Life Without Buildings: Foster's got Boullee on the mind

20 February 2005

Foster's got Boullee on the mind

Nursultan Nazarbayev is the President of Kazakhstan. He has more money than he knows what to do with and no political opposition, so naturally, he decides to build a new capital - Asanta. The centerpiece for Asanta will be a monumental center of religious understanding, a pyramid designed by Norman Foster where representatives from all major world religions will meet every three years to foster (no pun intended) religious understanding.

With this rendering, Foster must be consciously evoking Etienne Boullee, and I think the comparison is indeed apt. Like Boullee's design, Foster's pyramid is formally and ideologically epic. It includes an opera house "to rival Glyndebourne or Covent Garden," a national museum of culture, a new center for Kazakhstan's ethnic and geographical groups - and in order to secure its status as a new wonder of the world - hanging gardens. Oh yeah, and it's fast-tracked to be done before the end of 2006.

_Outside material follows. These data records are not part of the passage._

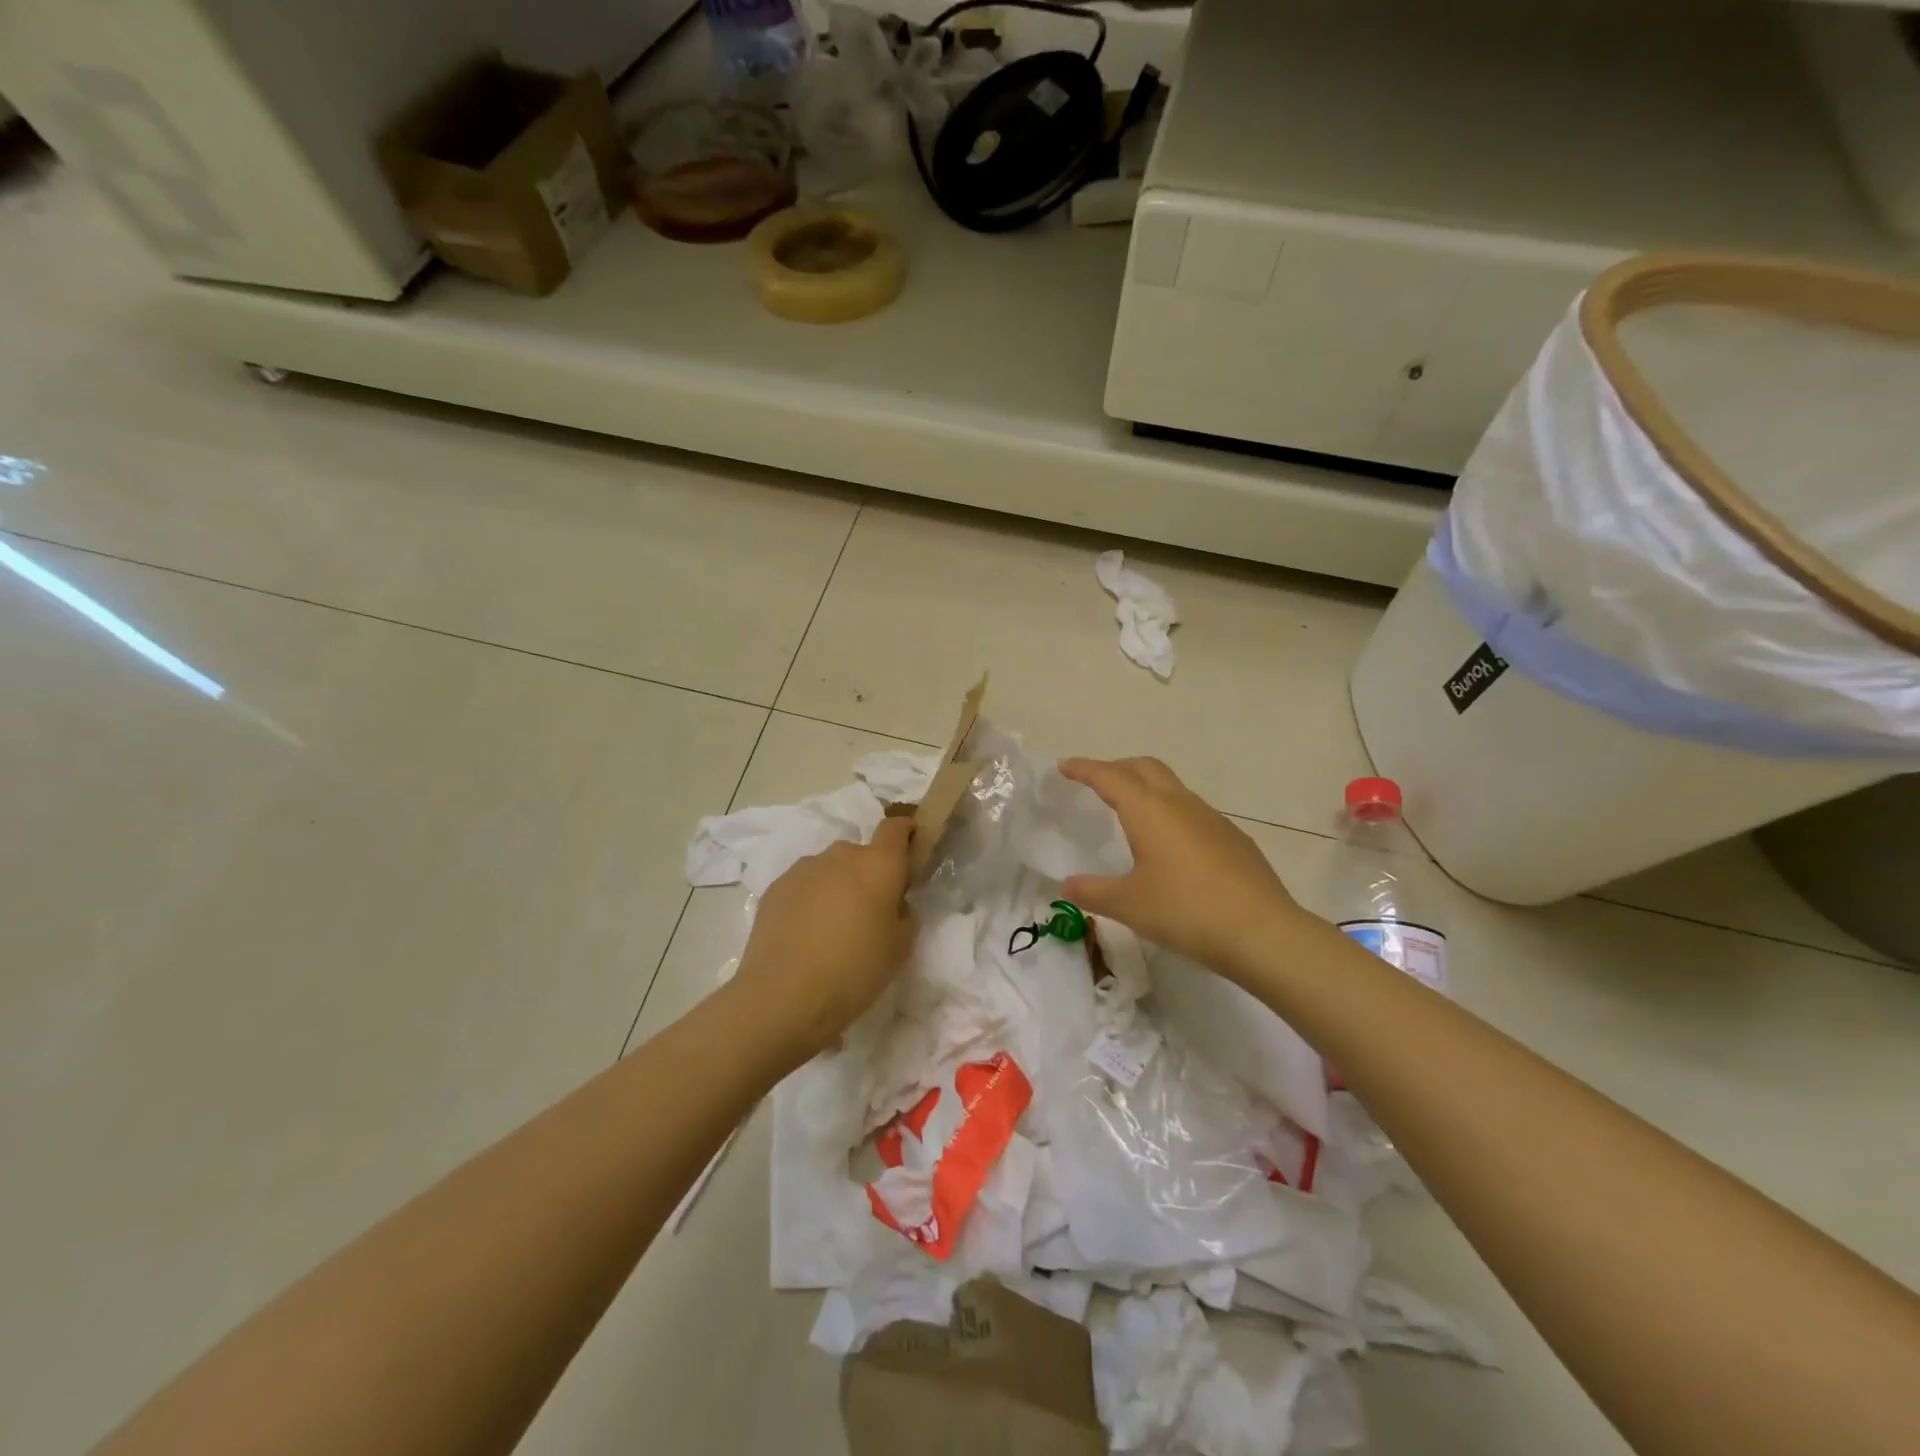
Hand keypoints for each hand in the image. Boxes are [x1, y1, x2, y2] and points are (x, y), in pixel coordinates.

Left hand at [733, 816, 918, 1060]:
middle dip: (868, 875)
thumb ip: (905, 917)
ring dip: (836, 888)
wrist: (783, 995)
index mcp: (878, 865)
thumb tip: (896, 906)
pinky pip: (803, 886)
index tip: (909, 853)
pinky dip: (809, 902)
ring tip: (831, 930)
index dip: (906, 833)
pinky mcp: (775, 888)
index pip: (896, 828)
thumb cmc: (855, 970)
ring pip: (829, 870)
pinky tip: (804, 937)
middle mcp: (841, 856)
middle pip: (861, 854)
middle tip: (869, 913)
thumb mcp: (899, 949)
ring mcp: (804, 869)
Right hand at [1061, 756, 1309, 981]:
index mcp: (1149, 811)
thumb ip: (1092, 892)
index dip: (1085, 769)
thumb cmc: (1185, 911)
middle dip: (1117, 768)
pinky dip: (1170, 813)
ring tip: (1130, 812)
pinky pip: (1193, 812)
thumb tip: (1067, 885)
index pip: (1110, 777)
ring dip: (1146, 788)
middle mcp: (1180, 804)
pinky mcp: (1233, 838)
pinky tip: (1170, 846)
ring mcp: (1212, 819)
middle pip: (1145, 767)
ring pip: (1172, 787)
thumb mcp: (1128, 905)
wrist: (1263, 932)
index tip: (1065, 766)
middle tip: (1095, 782)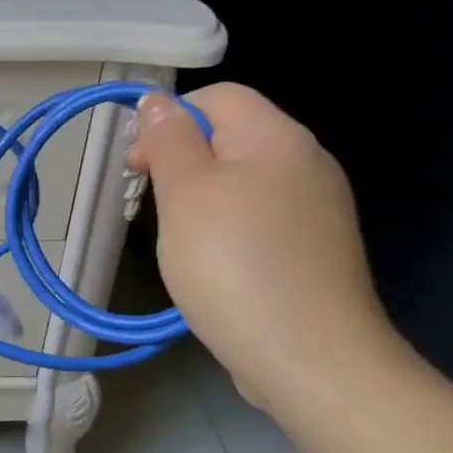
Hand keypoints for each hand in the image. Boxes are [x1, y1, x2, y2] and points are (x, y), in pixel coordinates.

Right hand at [128, 83, 393, 406]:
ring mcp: (316, 210)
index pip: (218, 96)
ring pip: (243, 182)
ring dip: (201, 199)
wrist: (308, 356)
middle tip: (149, 203)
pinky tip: (213, 264)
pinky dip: (227, 229)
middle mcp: (306, 163)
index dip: (169, 118)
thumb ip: (170, 139)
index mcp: (277, 137)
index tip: (136, 165)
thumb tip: (158, 101)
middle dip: (181, 161)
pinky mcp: (313, 250)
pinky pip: (260, 219)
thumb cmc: (234, 263)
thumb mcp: (187, 192)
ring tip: (178, 239)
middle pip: (231, 137)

But the big question is "what will Borat think?"

via Gabion
Foster and Partners

3 Comments:

John said...

While it formally evokes Boullee, I would say ideologically it's related to R. Buckminster Fuller, who Foster worked with years ago.

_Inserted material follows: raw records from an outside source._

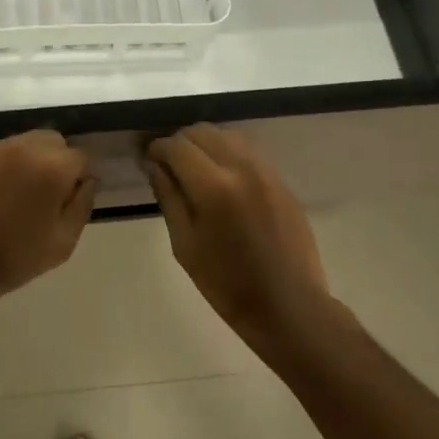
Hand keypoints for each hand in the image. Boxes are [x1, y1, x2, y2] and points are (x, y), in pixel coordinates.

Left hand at [0, 130, 96, 317]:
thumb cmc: (10, 260)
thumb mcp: (62, 244)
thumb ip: (82, 205)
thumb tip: (86, 181)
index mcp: (50, 166)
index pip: (79, 157)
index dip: (77, 179)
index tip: (67, 202)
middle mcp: (20, 147)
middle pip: (50, 141)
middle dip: (53, 162)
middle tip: (42, 197)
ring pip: (18, 145)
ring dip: (23, 163)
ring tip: (10, 199)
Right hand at [144, 124, 330, 341]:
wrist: (288, 306)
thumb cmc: (227, 284)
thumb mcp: (185, 245)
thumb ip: (169, 197)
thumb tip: (155, 165)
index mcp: (214, 187)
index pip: (177, 146)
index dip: (158, 149)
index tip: (149, 161)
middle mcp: (242, 168)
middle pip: (203, 132)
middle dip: (180, 143)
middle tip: (169, 166)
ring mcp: (267, 172)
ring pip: (228, 136)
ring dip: (206, 144)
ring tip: (195, 170)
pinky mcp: (282, 182)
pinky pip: (249, 152)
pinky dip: (228, 154)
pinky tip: (222, 180)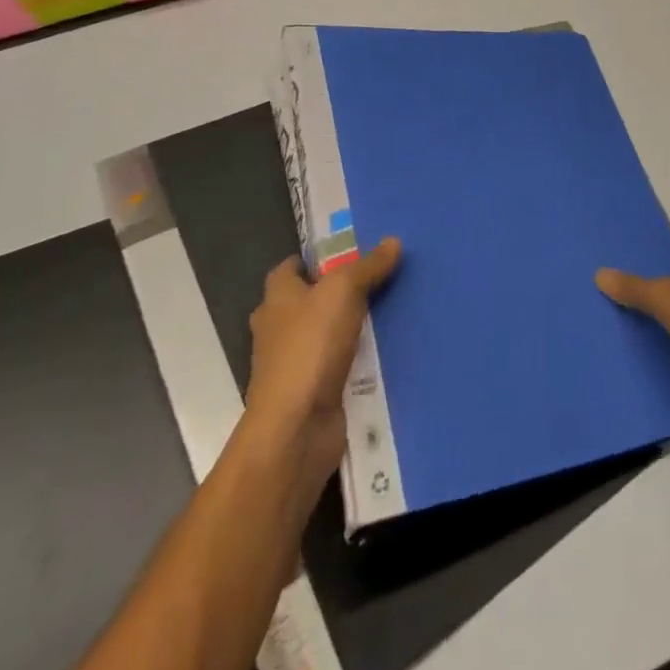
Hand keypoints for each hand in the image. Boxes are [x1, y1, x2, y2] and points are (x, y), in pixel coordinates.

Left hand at [244, 239, 400, 497]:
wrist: (296, 428)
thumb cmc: (310, 347)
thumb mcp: (344, 291)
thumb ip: (368, 266)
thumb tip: (393, 241)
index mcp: (277, 298)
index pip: (290, 267)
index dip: (316, 259)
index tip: (350, 254)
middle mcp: (277, 328)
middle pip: (308, 301)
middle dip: (337, 293)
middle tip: (378, 281)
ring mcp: (292, 364)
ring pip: (324, 335)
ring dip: (348, 328)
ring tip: (389, 313)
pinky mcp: (310, 394)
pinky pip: (335, 367)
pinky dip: (354, 361)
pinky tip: (383, 355)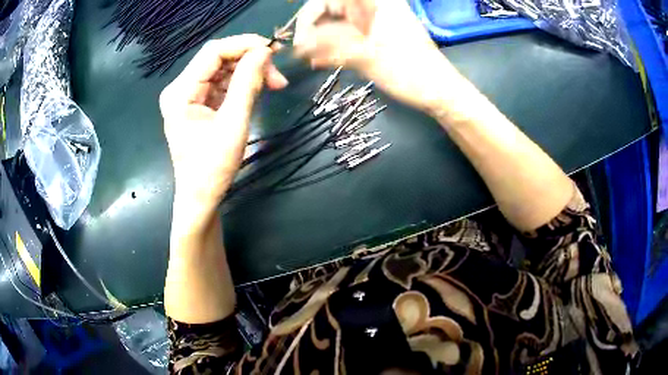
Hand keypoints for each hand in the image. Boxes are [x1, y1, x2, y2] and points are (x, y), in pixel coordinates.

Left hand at [160, 35, 287, 215]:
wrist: (200, 198)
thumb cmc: (212, 168)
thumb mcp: (233, 123)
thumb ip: (247, 83)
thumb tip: (264, 51)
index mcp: (180, 92)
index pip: (213, 52)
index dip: (244, 45)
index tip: (274, 50)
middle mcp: (181, 88)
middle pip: (218, 59)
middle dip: (249, 61)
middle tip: (278, 75)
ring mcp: (189, 96)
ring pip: (223, 70)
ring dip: (249, 72)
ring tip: (274, 84)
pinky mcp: (198, 104)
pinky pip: (222, 84)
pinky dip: (242, 84)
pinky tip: (259, 90)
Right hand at [293, 0, 453, 113]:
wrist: (438, 91)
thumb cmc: (407, 70)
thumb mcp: (364, 55)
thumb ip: (328, 45)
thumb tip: (297, 44)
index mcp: (373, 2)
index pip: (326, 0)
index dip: (308, 18)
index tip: (300, 42)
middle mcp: (373, 6)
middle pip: (331, 10)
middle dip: (314, 31)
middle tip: (304, 55)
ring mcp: (375, 21)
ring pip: (338, 24)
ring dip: (323, 42)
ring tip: (313, 61)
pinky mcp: (377, 35)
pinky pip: (349, 35)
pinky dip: (335, 47)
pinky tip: (324, 61)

Specifically it reminds me of a crater-like development in East St. Louis (never built) that would be a self-sustained town, and of course his geodesic dome projects that used pure form as a geometric and economic container for various program elements.

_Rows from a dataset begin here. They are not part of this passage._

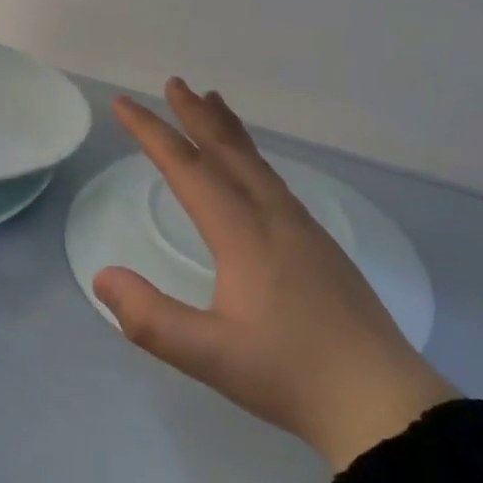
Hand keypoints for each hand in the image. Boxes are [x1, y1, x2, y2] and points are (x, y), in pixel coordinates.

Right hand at [94, 80, 458, 471]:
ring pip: (256, 162)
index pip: (187, 167)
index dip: (151, 132)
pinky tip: (252, 170)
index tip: (124, 103)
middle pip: (227, 150)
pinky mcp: (320, 244)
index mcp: (242, 232)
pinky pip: (273, 179)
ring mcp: (302, 227)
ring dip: (227, 129)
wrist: (380, 399)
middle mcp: (272, 216)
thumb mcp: (208, 355)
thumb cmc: (289, 374)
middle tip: (174, 83)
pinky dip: (251, 155)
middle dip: (195, 115)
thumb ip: (150, 318)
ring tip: (212, 103)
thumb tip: (102, 276)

Visionary stuff that perhaps requires an oligarchy for implementation.

12:19 PM  
jimmy said...

you're right. "ideologically" was a poor choice of words on my part. I suppose I was thinking more about the ambitious pursuits behind both architects motivations and the scale of the ideas that their buildings were designed to accomodate.

12:28 PM  
Rouslan said...

An interesting post, but with two inaccuracies. First, the capital's name is Astana, not Asanta. Second, it's not being "built" in the sense that they are constructing a brand new city from scratch. Astana has existed for some time under the names Akmola and, in Soviet times, Tselinograd (it got its current name after the capital was moved there from Almaty; "Astana," in fact, means "the capital" in Kazakh).

Oh, and Borat is about as Kazakh as Ali G is black.